Ben, bütün olumsuz gelişmelere rağmen pozitif bir dönemin geleceğine inanıyorum. Çünkü artık Türkiye’deki halklar, barışın meyvesini yemiştir. Bugün 9-10 aydır herhangi bir gerilla ve asker cenazesinin gelmemesi pozitif bir şeydir. Barış, o kadar güzel ve tatlı ki iktidarlara bırakılmayacak kadar önemli ve değerlidir. İktidarlara rağmen barışı gerçekleştireceğiz. Bu konuda hükümeti de zorlamalıyız, adım atmaya çağırmalıyız. Oyalayıcı bir tarz ve zaman kazanma taktikleri kabul edilemez.

“DUVAR ÖRÜLECEKSE EL-KAİDE’YE ÖRSÜN, HALKLARA DEĞİL”

Rojava sınırında inşa edilen bir duvar var ve BDP Nusaybin belediye başkanı Ayşe Gökkan bunu protesto etmek için açlık grevine başladı. Bu konuda neler söylenebilir?

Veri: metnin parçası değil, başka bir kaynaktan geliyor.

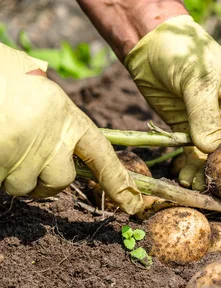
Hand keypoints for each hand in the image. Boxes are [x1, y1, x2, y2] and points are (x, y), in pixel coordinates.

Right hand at [0, 44, 142, 213]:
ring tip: (1, 140)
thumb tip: (65, 149)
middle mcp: (53, 140)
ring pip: (21, 186)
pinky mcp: (0, 164)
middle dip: (42, 180)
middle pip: (59, 182)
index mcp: (68, 117)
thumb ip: (56, 121)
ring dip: (9, 173)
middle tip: (22, 157)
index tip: (133, 204)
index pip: (102, 157)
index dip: (118, 183)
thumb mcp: (37, 90)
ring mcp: (25, 154)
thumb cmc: (1, 75)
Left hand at [123, 15, 220, 193]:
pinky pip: (197, 159)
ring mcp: (215, 129)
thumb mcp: (197, 79)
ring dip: (215, 178)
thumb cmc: (184, 52)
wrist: (151, 46)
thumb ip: (204, 114)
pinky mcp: (192, 135)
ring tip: (204, 190)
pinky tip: (185, 181)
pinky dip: (193, 172)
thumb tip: (209, 148)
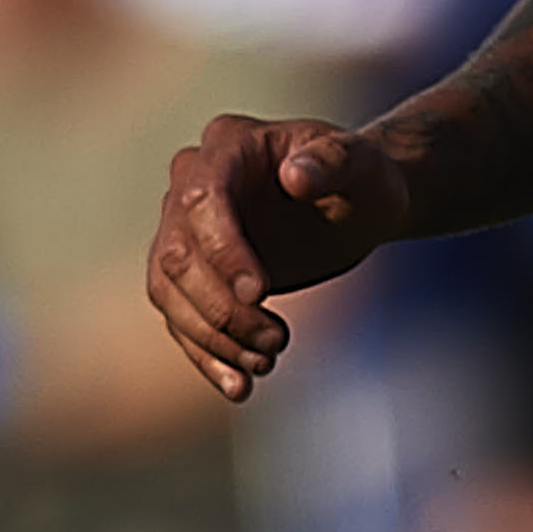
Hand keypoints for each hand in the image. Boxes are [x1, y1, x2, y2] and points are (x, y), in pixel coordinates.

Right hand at [148, 113, 410, 401]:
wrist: (356, 205)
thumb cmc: (363, 177)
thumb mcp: (363, 165)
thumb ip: (334, 161)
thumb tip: (295, 176)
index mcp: (229, 145)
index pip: (202, 200)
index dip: (223, 249)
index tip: (260, 293)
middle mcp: (192, 183)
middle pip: (176, 253)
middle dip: (221, 307)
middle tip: (277, 340)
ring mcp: (186, 229)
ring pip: (169, 292)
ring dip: (213, 337)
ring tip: (266, 364)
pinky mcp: (192, 274)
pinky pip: (180, 318)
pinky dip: (206, 355)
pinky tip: (240, 386)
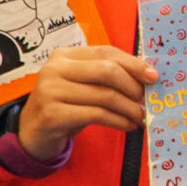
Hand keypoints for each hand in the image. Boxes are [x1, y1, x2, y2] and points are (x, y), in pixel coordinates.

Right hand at [18, 45, 152, 161]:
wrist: (33, 133)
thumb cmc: (65, 106)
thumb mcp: (83, 86)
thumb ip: (106, 77)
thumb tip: (147, 76)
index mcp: (64, 55)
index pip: (106, 52)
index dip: (133, 64)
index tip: (153, 77)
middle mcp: (54, 69)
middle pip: (107, 71)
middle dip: (132, 86)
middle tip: (145, 101)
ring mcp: (51, 90)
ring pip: (104, 95)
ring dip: (130, 108)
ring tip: (140, 116)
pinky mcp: (53, 114)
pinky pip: (97, 114)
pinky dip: (118, 121)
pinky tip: (128, 125)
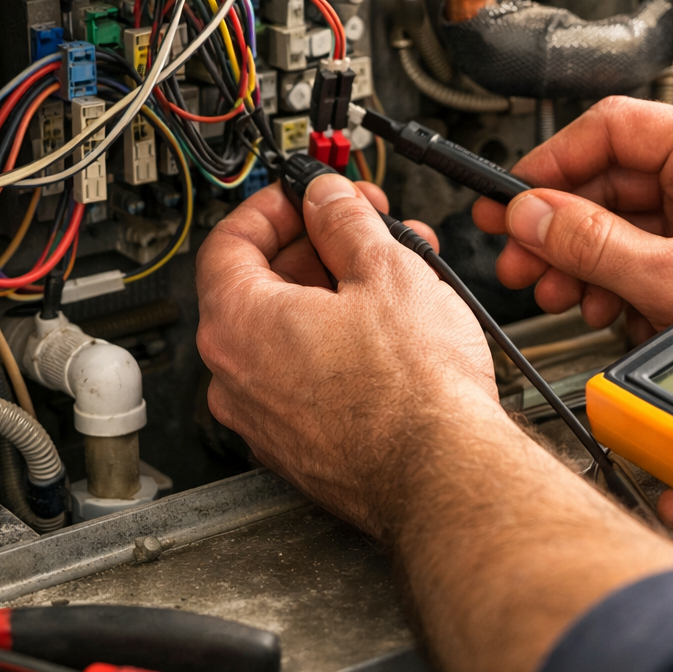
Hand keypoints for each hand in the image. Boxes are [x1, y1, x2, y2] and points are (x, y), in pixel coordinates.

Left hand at [196, 175, 512, 537]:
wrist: (444, 477)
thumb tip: (327, 197)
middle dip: (319, 246)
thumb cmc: (413, 392)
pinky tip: (391, 329)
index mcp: (237, 325)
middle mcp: (234, 378)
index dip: (275, 206)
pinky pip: (306, 377)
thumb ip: (344, 220)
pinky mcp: (299, 448)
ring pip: (290, 334)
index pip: (228, 241)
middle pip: (261, 286)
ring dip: (338, 292)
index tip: (308, 194)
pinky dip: (339, 343)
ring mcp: (264, 419)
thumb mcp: (384, 270)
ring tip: (398, 274)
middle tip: (364, 227)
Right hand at [471, 97, 672, 349]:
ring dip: (589, 259)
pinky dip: (624, 277)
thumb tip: (532, 219)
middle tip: (523, 261)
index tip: (513, 203)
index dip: (550, 167)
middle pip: (609, 180)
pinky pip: (653, 247)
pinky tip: (609, 306)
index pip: (606, 129)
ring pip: (627, 219)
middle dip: (562, 228)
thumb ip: (594, 244)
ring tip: (564, 294)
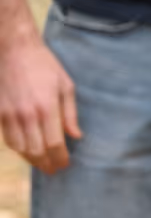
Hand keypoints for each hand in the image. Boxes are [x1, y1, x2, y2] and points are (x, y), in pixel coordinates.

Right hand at [0, 24, 80, 172]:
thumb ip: (70, 114)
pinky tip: (27, 150)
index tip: (65, 164)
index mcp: (47, 108)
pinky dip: (18, 149)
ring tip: (41, 163)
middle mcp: (28, 114)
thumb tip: (76, 136)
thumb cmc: (43, 65)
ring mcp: (11, 115)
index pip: (55, 144)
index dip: (61, 158)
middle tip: (54, 169)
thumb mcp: (65, 85)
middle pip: (37, 151)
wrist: (14, 48)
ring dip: (32, 160)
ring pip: (21, 149)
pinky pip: (8, 139)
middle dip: (47, 164)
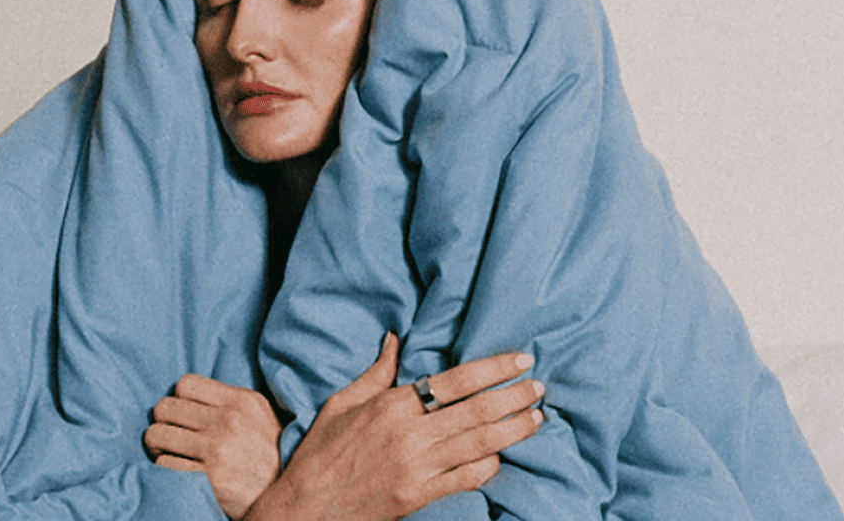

21. yüzyıl artık ulus devlet mantığının ve sınırların anlamsızlaştığı bir dönem. Bu kadar sınırların anlamsızlaştığı bir süreçte kalkıp sınırlara duvar örmek, aynı halktan insanlar arasına duvar örmek utanç verici. Aslında bu, şunu gösteriyor; Egemenler, Rojava’daki devrimden korkuyor. Hiçbir duvar insanların özgürlük inancını engelleyemeyecektir. Bence bir duvar örülecekse hükümet öncelikle, El-Nusra ve El-Kaide ile arasındaki ilişkilere örsün, halklara değil. Yani El-Nusra ve El-Kaide’ye desteğini çeksin. Onlara sınır tanımayan devlet, özgürlük isteyen halklara sınır koyamaz. Buna gücü yetmez.